Faço
café rapidamente. Como cuscuz com frango e pimenta. O sol lá fora desaparece. A
chuva cai como uma amante afetuosa sobre a manhã. Sento no sofá da
sala-de-estar. Um vento meio frio entra de porta adentro, afaga meus braços e
meus cabelos. Pego Joyce na estante, releio alguns trechos do conto. Uma
história simples, nada parece acontecer de extraordinário. Na verdade, revela a
matéria finita da existência e o fluxo do tempo. As recordações dos personagens
irrompem e nos levam em suas águas correntes. Fecho o livro e vejo Gretta
Conroy parada no meio da escada, escutando The Lass of Aughrim por uma voz
plangente que vêm do andar de cima. Algo acontece nela ao ouvir aquela “música
distante”. Vejo ela calada e alheia às conversas, com uma expressão melancólica
no rosto, enquanto Gabriel a observa quieto no pé da escada. Conecto ao
Youtube, assisto à mesma cena, perfeitamente reconstituída pelas mãos de John
Huston. Talvez uma das melhores cenas que já vi no cinema. A expressão pujante
do rosto de Angélica Houston, no papel de Gretta, revela as marcas de um
passado, que se tornou cicatriz em seu corpo e em sua alma. Sinto suas lágrimas
caírem sobre o lençol branco do tempo.
Lá
fora, a chuva pára, o sol surge timidamente, a manhã parece uma estampa
melancólica. Invade os poros de minha consciência. Minhas próprias lembranças
brotam como água de uma nascente e correm para além dos córregos. Como numa
tela de tv led, os fragmentos de manhãs e noites vividas vêm se juntar nesta
manhã de sábado. Num desses sábados de Hi-fi, vejo um solitário e tímido rapaz
na Praça do Cruzeiro. De dentro da multidão, ele observa a mulher que ama
encostada na entrada do Acri Clube. O olhar dela, a tez morena de sua pele, os
seus cabelos pretos se projetam no espírito dele como num painel móvel de
gravuras. Ele imagina convidando-a para dançar Save a prayer. Seu rosto
de espinhas colado no rosto dela, a boca dele roçando a orelha dela. O gesto
dos lábios de quem tem algo importante para dizer, tudo que um coração humano
pudesse ouvir e sentir. O jovem solitário vê um cara chegar de motocicleta. O
motoqueiro, de corpo largo e barba espessa, para ao lado dela. Ela se aproxima
do motoqueiro. Ele a pega pela cintura e a abraça, cochicha em seu ouvido. Ela
sorri e pula na garupa da motocicleta e vai embora de Itabi. O jovem solitário
se dirige à budega de Sêo Nelson. Pede um copo cheio de domecq, vira o copo de
vez, olha pro copo vazio e diz pra si mesmo: “ela vai embora, e eu fico aqui,
preso a ela como um condenado sem culpa”. Paga a dose de domecq e sai em
direção ao Acri Clube. O salão está cheio. Entra no salão e começa a dançar Boys
don't cry, como se tivesse com o diabo no corpo.
Levanto-me
do sofá e saio para fora. Olho mais uma vez para o céu. Meu olhar se detém no
pé de alfazema ao lado. As abelhas e as borboletas, sem melancolia em um tempo
sem-tempo, se banqueteiam em suas flores brancas. Vou até o portão. Me escoro
nele e observo a rua por onde a vida passa sem ser vista. O vento sopra minhas
memórias. Os mortos estão vivos dentro de mim. É impossível nos libertar deles.

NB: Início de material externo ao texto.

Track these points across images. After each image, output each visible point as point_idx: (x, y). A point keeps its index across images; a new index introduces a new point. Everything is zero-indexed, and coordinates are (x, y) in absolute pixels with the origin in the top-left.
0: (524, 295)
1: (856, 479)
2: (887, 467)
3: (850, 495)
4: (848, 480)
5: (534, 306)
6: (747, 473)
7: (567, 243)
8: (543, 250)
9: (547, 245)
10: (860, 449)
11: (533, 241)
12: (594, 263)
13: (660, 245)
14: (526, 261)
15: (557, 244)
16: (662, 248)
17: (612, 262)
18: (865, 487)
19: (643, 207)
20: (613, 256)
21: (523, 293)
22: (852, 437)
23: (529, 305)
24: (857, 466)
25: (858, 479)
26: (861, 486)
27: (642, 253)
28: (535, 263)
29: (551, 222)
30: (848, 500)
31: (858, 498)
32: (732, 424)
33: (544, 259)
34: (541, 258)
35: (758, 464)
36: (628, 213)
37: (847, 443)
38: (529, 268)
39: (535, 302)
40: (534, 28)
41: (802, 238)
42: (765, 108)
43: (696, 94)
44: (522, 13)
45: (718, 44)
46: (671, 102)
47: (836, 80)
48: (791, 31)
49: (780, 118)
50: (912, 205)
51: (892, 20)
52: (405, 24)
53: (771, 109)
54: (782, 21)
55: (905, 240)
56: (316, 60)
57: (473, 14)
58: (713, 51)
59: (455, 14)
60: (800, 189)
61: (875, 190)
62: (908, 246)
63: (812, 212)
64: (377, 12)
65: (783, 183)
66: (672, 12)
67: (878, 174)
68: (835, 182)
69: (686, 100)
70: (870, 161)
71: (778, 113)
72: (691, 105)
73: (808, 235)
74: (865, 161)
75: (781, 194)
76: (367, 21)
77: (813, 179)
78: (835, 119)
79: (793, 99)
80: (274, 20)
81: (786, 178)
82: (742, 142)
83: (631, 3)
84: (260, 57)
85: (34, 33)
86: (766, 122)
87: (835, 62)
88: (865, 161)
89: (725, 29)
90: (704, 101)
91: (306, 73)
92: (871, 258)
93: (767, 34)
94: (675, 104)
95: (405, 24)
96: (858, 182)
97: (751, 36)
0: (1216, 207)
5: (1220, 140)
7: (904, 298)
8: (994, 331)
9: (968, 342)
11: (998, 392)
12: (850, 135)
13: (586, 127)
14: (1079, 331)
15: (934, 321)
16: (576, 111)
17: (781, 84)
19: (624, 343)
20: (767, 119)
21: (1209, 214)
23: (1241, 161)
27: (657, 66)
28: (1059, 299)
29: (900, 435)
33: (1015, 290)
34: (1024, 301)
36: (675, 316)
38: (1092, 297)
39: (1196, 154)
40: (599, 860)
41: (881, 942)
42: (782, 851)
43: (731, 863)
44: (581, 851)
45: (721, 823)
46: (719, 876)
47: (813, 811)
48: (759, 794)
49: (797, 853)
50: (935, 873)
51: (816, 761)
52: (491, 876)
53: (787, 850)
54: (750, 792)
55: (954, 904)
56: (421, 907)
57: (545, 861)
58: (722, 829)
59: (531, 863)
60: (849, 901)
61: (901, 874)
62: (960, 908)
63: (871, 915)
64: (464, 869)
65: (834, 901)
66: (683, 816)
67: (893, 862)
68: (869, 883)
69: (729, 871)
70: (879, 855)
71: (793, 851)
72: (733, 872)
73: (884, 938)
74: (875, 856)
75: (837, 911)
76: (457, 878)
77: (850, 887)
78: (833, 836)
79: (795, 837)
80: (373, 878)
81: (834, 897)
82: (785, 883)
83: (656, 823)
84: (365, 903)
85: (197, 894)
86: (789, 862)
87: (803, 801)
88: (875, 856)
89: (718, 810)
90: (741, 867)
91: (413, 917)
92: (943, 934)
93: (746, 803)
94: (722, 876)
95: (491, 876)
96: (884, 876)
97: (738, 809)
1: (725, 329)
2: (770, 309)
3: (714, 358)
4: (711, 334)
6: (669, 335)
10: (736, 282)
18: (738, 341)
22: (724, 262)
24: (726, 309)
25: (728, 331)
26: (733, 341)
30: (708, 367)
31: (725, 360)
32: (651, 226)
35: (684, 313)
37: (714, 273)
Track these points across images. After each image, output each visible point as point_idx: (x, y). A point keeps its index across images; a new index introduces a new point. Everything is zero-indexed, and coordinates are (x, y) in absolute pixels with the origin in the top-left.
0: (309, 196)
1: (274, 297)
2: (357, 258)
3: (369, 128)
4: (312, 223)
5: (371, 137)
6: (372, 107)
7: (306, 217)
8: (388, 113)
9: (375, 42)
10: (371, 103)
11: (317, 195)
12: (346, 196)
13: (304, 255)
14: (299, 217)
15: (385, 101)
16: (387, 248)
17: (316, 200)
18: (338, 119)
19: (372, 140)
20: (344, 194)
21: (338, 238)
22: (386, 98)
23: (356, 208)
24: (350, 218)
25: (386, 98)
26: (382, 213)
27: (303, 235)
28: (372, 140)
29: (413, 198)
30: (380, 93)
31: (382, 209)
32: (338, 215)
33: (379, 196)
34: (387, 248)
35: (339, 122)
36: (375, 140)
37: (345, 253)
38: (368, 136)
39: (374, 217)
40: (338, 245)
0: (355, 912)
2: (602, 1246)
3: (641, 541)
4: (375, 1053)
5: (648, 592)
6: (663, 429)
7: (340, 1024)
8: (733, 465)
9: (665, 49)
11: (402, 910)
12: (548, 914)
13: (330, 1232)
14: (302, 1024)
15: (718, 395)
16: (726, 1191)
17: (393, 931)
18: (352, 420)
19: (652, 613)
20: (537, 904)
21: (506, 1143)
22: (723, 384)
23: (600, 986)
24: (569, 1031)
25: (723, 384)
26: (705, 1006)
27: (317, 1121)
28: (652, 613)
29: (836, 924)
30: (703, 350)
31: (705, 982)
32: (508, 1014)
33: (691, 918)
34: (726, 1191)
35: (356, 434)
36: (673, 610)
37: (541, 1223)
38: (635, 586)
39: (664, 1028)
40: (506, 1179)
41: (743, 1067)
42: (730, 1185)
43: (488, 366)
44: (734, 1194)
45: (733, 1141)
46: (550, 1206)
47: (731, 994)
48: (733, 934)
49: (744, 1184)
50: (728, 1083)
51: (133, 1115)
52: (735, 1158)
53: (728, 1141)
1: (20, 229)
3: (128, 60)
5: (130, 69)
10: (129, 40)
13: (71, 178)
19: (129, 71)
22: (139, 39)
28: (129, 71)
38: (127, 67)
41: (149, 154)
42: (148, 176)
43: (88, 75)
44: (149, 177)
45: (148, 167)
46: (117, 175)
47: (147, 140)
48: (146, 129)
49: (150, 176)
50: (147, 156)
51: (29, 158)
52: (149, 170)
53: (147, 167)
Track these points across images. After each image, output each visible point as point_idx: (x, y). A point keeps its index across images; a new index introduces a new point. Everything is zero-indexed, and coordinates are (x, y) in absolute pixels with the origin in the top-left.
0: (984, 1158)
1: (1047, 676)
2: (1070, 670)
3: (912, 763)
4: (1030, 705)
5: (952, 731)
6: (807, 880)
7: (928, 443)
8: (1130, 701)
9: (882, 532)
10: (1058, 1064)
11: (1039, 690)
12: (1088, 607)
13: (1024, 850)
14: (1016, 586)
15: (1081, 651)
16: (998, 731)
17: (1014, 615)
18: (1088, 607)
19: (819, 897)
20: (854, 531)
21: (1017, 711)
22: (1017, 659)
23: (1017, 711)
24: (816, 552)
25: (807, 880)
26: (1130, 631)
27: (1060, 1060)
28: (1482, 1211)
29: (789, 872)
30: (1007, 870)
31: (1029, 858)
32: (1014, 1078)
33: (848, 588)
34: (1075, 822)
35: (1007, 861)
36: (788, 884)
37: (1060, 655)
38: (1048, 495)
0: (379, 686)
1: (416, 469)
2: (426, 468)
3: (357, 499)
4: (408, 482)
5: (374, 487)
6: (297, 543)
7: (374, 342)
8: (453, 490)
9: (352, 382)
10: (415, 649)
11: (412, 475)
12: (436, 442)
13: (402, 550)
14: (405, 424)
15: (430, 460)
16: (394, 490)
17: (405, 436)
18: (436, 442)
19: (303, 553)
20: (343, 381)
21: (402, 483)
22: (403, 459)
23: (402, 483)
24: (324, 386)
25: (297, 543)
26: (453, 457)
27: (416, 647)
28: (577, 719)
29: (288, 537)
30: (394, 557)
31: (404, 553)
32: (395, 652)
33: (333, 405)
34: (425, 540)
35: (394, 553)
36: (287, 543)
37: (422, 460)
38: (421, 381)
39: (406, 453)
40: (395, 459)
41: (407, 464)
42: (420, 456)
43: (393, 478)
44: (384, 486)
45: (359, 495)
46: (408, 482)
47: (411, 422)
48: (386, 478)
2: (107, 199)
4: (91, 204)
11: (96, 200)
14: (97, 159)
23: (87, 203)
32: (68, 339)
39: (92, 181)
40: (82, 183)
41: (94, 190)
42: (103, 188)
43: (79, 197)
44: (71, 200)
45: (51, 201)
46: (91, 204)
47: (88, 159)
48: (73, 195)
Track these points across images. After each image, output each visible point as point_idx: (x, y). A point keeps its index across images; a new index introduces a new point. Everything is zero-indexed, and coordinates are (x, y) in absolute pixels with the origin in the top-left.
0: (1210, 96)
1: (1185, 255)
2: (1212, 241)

Estão gravados em nós como tatuagens. Respiro fundo, estendo as mãos como se
quisesse segurar o vento e dominá-lo. Uma mulher passa pela rua, e uma outra,
da sacada de uma casa, diz: “Olhe o vírus, mulher. Cadê a máscara!”.
Recolho
os meus mortos e entro. Coloco uma dose de whisky e viro de uma vez.
Horas depois, ligo o carro e saio em direção ao Centro da cidade. Os mortos
adormecem em mim. Acelero e digo um grande “sim” a tudo que passou, abraço as
sombras dos que se foram e dos que ainda estão aqui. O sol agora esquenta os
ossos da cidade, o sopro quente do dia anima o meu espírito.